The path toward freeing up that much capital might come from some very small savings and cash generation plans. You might set out on a program to liquidate a lot of your unused possessions through eBay and set all of that money back toward an investment program. You might sacrifice some luxuries like your $5 latte at Starbucks and make it a point to put that cash into a fund to go toward saving for your investment program.
You may even be able to do some work on the side like performing online temp work or taking a second job for a few months just to build up that fund of liquid capital. Some of these plans will take some effort and sacrifice. But if your priorities are serious about creating wealth, they will not be things that you are not willing to do.
3. Using Secured Debt to Create Wealth
Secured debt is that debt that is based on collateral. Your home mortgage or your car loan are secured by those properties which means if you default on those debts, that property can be confiscated to pay off the loan. This is in contrast to credit card debt, which is unsecured. If you have a mortgage on your home, that is a secured debt that can represent a significant opportunity for creating liquidity for a wealth creation investment plan.

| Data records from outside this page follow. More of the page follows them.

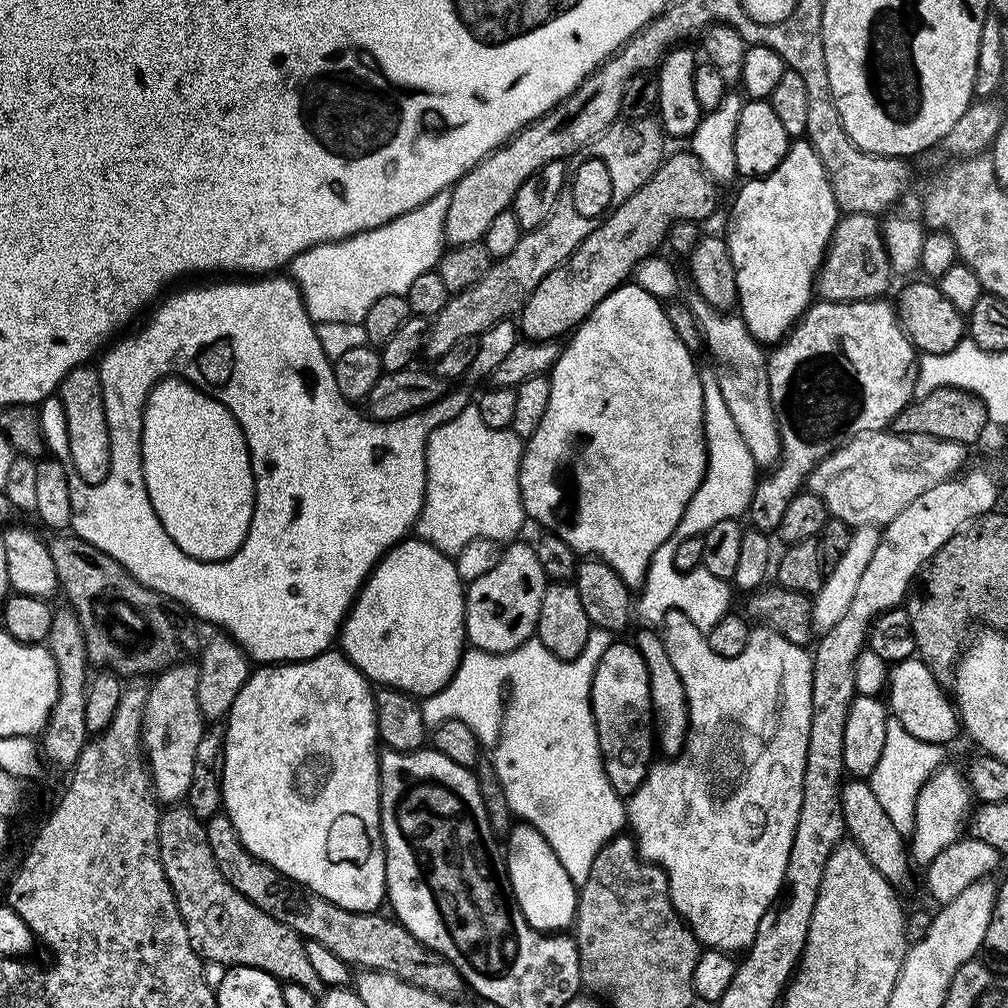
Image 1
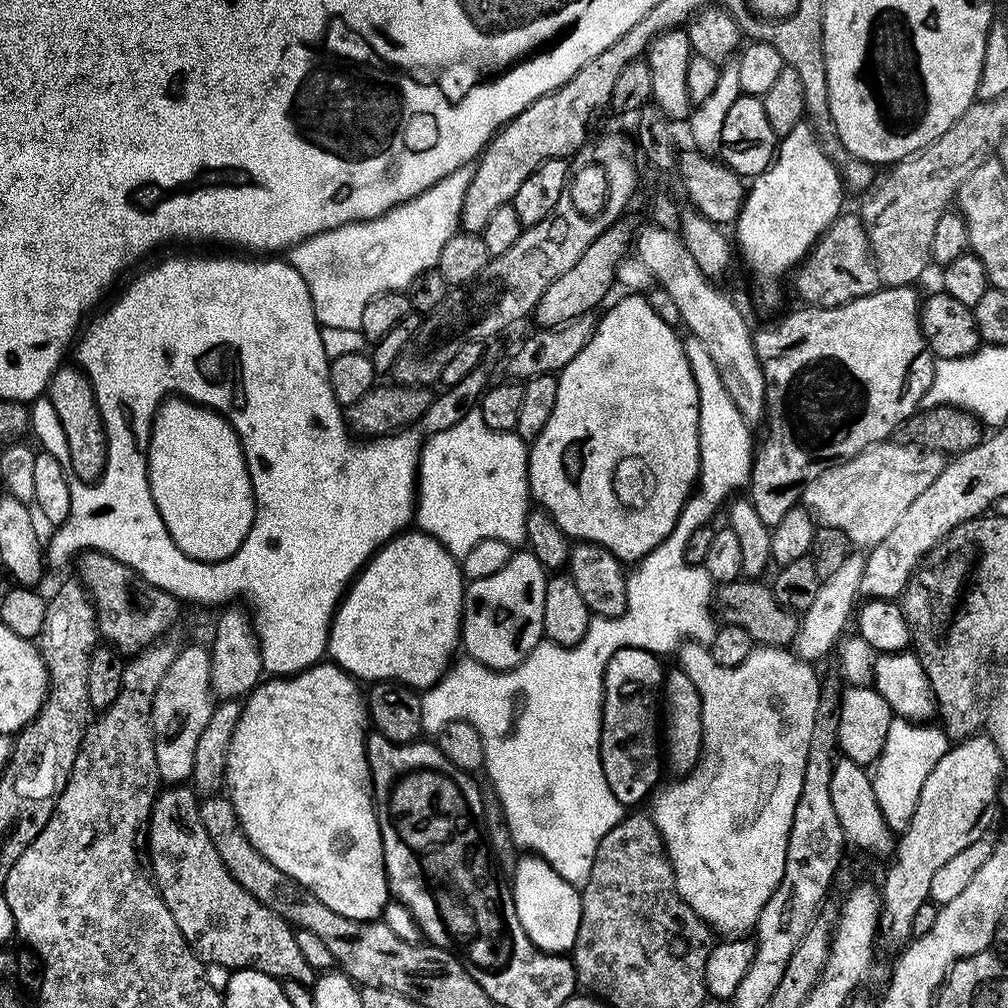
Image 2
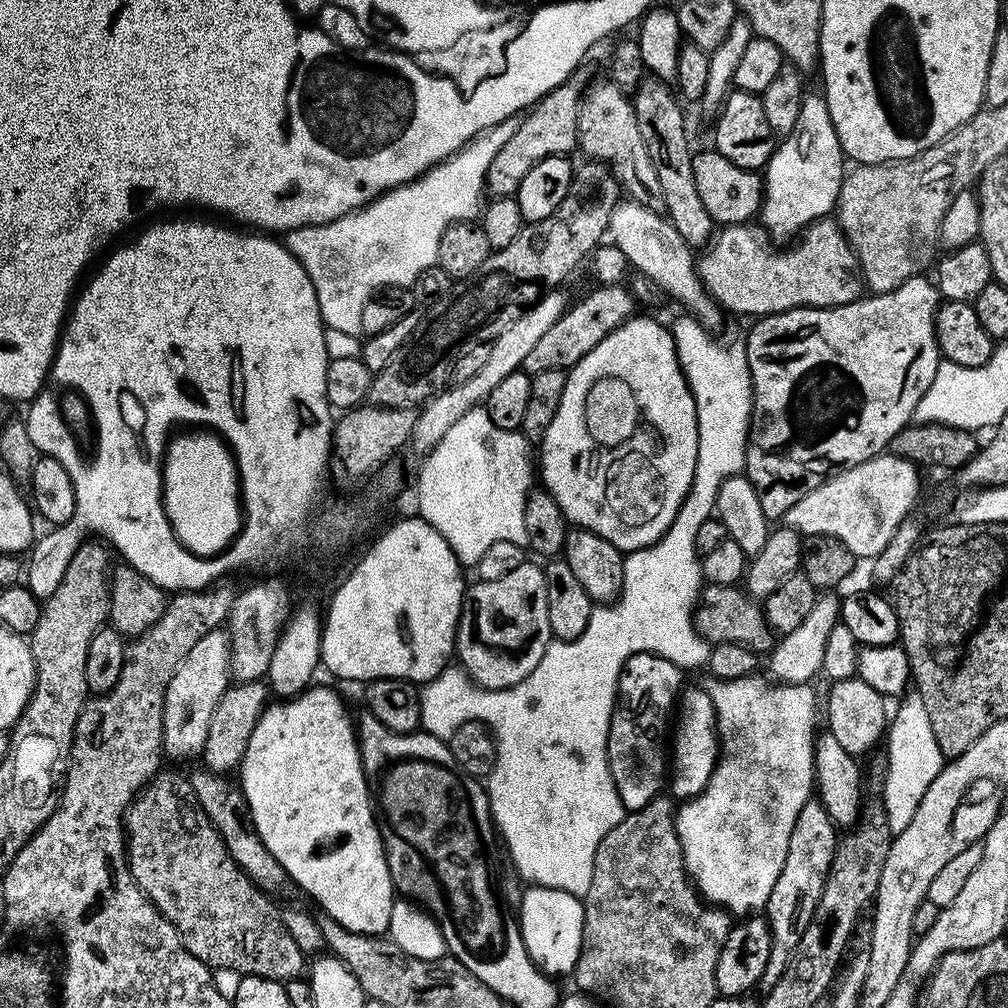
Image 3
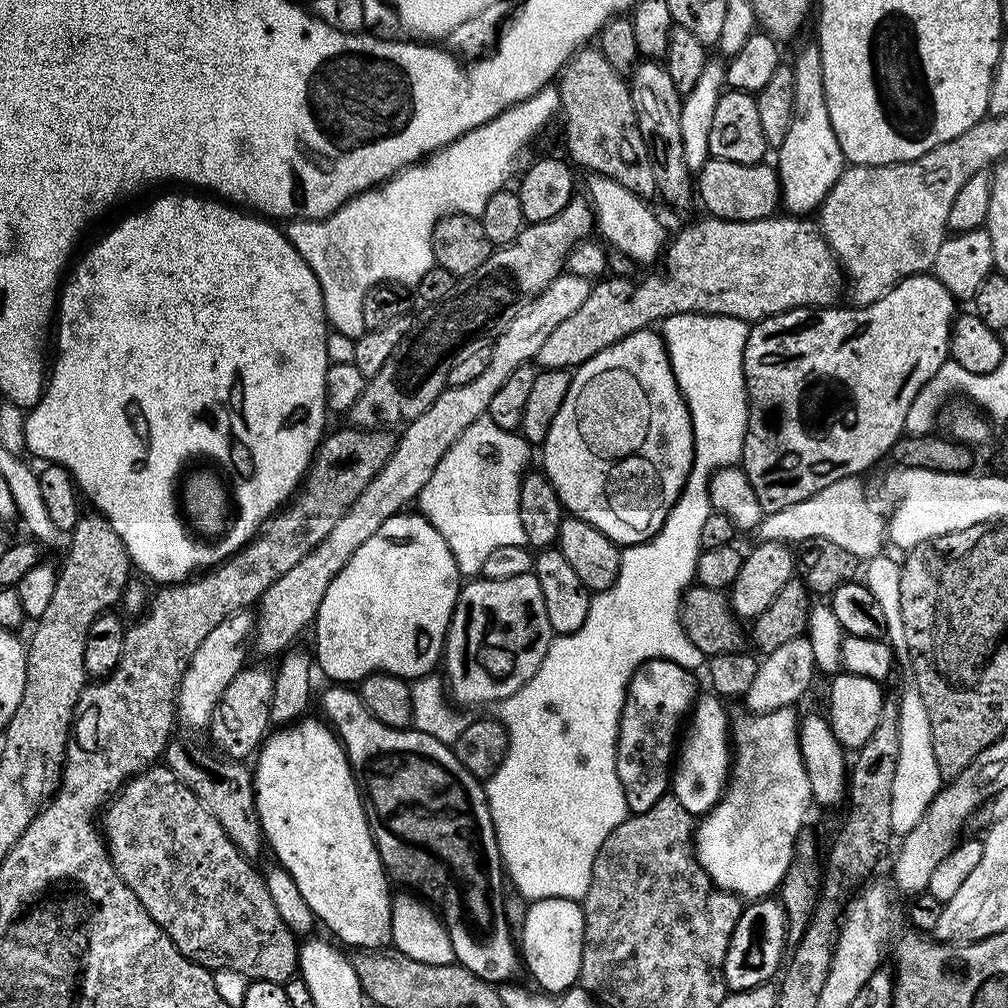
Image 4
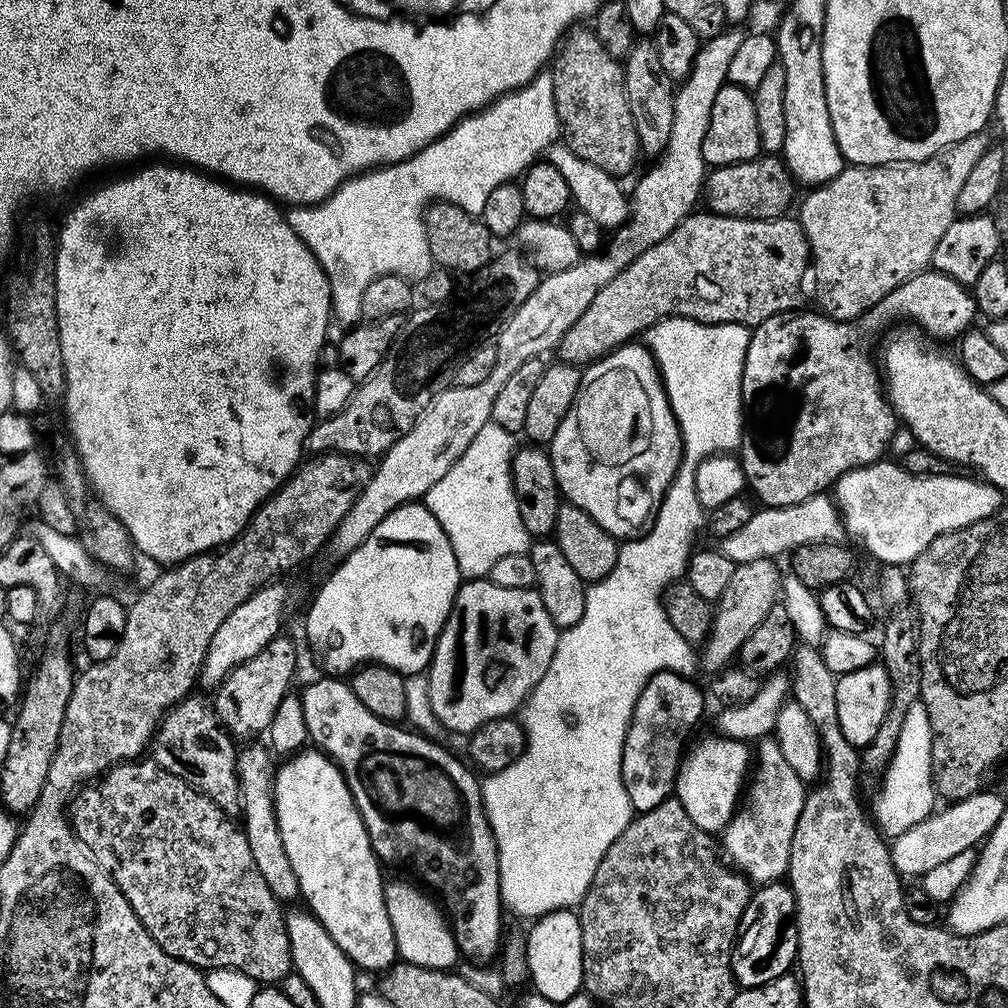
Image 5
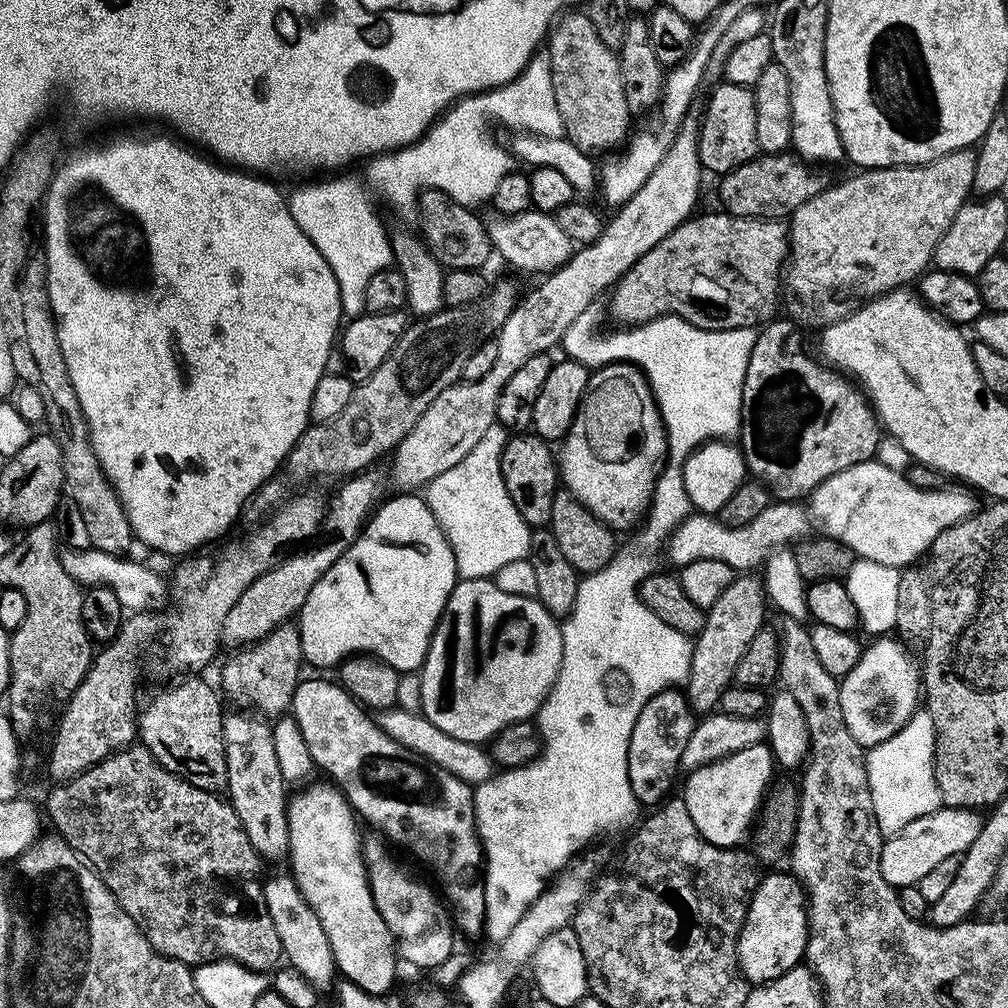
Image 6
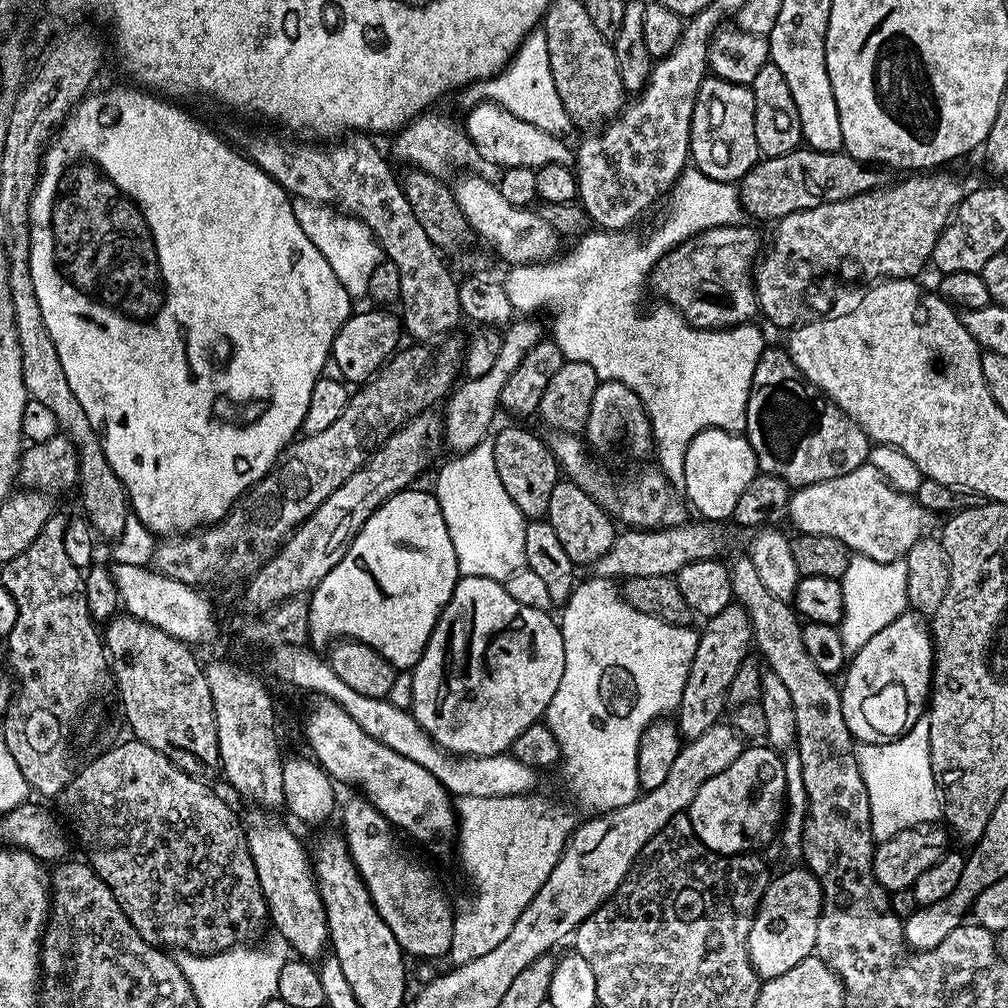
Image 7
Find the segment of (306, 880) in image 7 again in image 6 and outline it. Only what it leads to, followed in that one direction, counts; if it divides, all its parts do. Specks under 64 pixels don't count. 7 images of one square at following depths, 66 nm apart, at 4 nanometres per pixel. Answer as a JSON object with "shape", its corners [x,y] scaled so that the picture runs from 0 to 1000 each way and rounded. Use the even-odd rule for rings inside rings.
{"shape":[[[286,867],[270,870],[267,868],[262,874],[262,886],[268,911],[272,911],[272,923],[276,923],[276,931],[282,939],[285,955],[297,962],[315,982],[322,982],[321,980],[325,979],[328,981],[334,971],[335,961],[327,938],[327,931],[323,931],[323,923],[319,923],[315,907],[298,885],[293,872]]]}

A second mortgage is a serious concern. But if you have been in your home for ten years or so, you may have as much as $30-40 thousand available to you through a second mortgage. It is easy to get a second mortgage loan because it is secured. Usually the lender will not even ask questions about what you need the money for. Then when you get that check for thousands of dollars, you will have created a big nest egg of liquid capital that can launch an aggressive plan for creating wealth through smart investments.
4. Leverage Failure
Once you set out on your investment program, use that age-old strategy that will protect you against those short-term failures. That strategy is – diversify, diversify, diversify. Because yours is an aggressive plan of wealth creation, you will take more risk than someone who is investing for retirement. But spread your capital over a number of investments so no one experiment in wealth creation represents your entire fund.
In this way, you are creating a hedge for yourself against some inevitable failures. This is no criticism of you as a smart investor. Even the most brilliant investors in the world have some failures happen in their portfolio. So instead of letting failure surprise you, plan for it and leverage it for future success. That is a plan that will not allow one small mistake to derail your long-term goal of creating a significant amount of wealth.
5. Learn the Lay of the Land Over and Over Again
One key part of your strategy will be the same the first day you set out to create wealth as it is when you have been at it for ten years. You must plan to constantly stay in a learning curve. After a while you will develop a sense of where to put your money, when to move it and how much to invest in particular wealth creation opportunities. But experienced investors know that you must remap the financial lay of the land constantly.
Just in the last few years, the way stocks and other investment vehicles work has changed completely. Those investors who learn the lay of the lay over and over again are the ones who will find paths to creating wealth in every possible kind of market. It takes that kind of flexibility and willingness to stay limber and ready to move your investments on a moments notice. But if you can do it, your strategy for creating wealth is one that has a high likelihood of great success.